# [Indian NR] 3BLD: 53.52, Sonu Sunil



## kunparekh18 (Feb 23, 2014)

Awesome solve. Congrats Sonu!


----------



## siva.shanmukh (Feb 26, 2014)

And here is the reconstruction that I posted in FB.
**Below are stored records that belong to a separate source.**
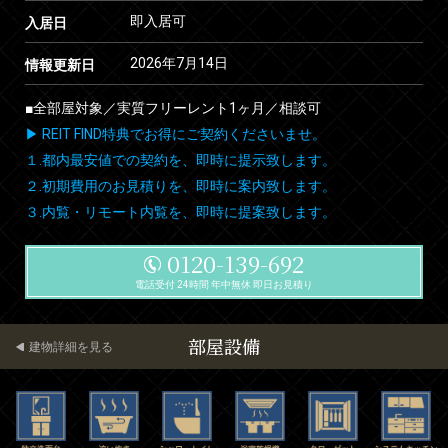
即入居可
入居日
2026年7月14日
情報更新日
■全部屋対象／実質フリーレント1ヶ月／相談可
▶ REIT FIND特典でお得にご契約くださいませ。
１.都内最安値での契約を、即時に提示致します。
２.初期費用のお見積りを、即時に案内致します。
３.内覧・リモート内覧を、即時に提案致します。
0120-139-692
電話受付 24時間 年中無休 即日お見積り
部屋設備
建物詳細を見る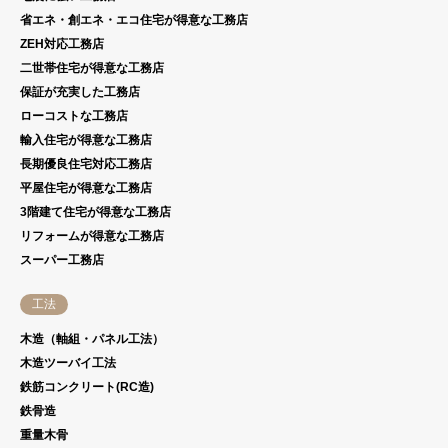
省エネ・創エネ・エコ住宅が得意な工務店
ZEH対応工務店
二世帯住宅が得意な工務店
保証が充実した工務店
ローコストな工務店
輸入住宅が得意な工務店
長期優良住宅対応工務店
平屋住宅が得意な工務店
3階建て住宅が得意な工務店
リフォームが得意な工務店
スーパー工務店
工法
木造（軸組・パネル工法）
木造ツーバイ工法
鉄筋コンクリート(RC造)
鉄骨造
重量木骨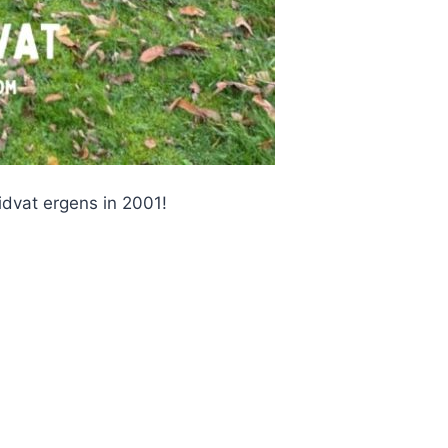
uidvat ergens in 2001!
Commified alg.garron link http://tinyurl.com/algx2UU-LUM2z-x

My first reconstruction!

Scramble: R2 B R2 B' L2 D2 U2 F2 D2 U2 F D U' F' D2 R' B2 U L2 F' L' Uw

Memo:
Starting position:
x2

Edges:
Buffer(DF)
BL UL FU BD BU DR BR FL LD UR
Flip FR and FD

Corners:
Buffer(UBL)
RBU RFD FRU FLD DBR FUL

Exec:
(The numbers before each line tells how many pieces it solves)
Edges: 
2 L U M2 U' L' U M2 U'
2 z' x U' M U' R2 U M' U' R2 U2 x' z
2 U2 x M' U R U' M U R' U' x' U2
0 R' U' U R
1 U R' U' M2 U R U'
1 U' L' U M2 U' L U
1 x' U L U' M2 U L' U' x
1 R' U R U' M2 U R' U' R

Flipped Edges:
R M' U M' U M' U M U M' U M' U M' U M U R'

Corners:
2 U' L' U R2 U' L U R2
2 x U R' D2 R U2 R' D2 R U x'
2 x D2 R U2 R' D2 R U2 R' x'

Parity:
F R U' R' U' R U R' F' R U R' U' R' F R F'


----------



## kunparekh18 (Feb 26, 2014)

Awesome reconstruction!


----------